Nepal | November 15, 2019

Two trafficking suspects held, woman rescued

Himalayan News Service

Kathmandu, August 11

Police arrested two alleged human traffickers from Nagdhunga, Chandragiri Municipality, yesterday, and foiled their trafficking bid.

They have been identified as Bhuwan Tamang, 31, of Khandadevi Municipality-2 in Ramechhap and Aaite Bahadur Lopchan, 29, of Khanikhola Rural Municipality-1 in Kavre. Acting on a specific tip-off provided by Maiti Nepal, police stopped a bus heading to Jhapa and arrested the duo besides rescuing a 20-year-old woman. Police said Tamang and Lopchan had lured the woman to go to Birtamod with them, promising her a decent job there. They had planned to traffic the woman to India via open border.

Following her rescue, the woman said they had told her not to disclose her identity to anyone. When inquired by police or anyone of her journey, she was instructed by the duo to say that she was going to Birtamod to take care of her sister-in-law, who had recently delivered a baby. Police said the women would be handed over to her parents after necessary investigation. Tamang and Lopchan have been charged with trafficking attempts.

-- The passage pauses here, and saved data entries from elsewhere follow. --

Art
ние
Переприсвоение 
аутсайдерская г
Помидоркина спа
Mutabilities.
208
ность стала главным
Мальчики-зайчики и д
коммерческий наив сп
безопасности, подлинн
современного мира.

Kathmandu District Court has remanded them to five-day judicial custody for further investigation into the case.

According to police, traffickers operate in various layers from the source to destination countries. Nepali women are trafficked to India via open border before being sold there or trafficked to other countries.

Maiti Nepal and various India-based NGOs had rescued 103 Nepali women, including 10 to 12 minors, from various cities of Manipur bordering Myanmar in March. They were allegedly trying to cross the border with the aim of flying to Dubai and from there to various other Gulf countries.

The government, a few years ago, had made it mandatory for every Nepali citizen flying abroad from India to obtain a ‘no objection certificate’ from Delhi-based Nepali embassy.

Maiti Nepal said traffickers might have opted for land route as it had become difficult for traffickers to transport women through  the air route.


A version of this article appears in print on August 12, 2019 of The Himalayan Times.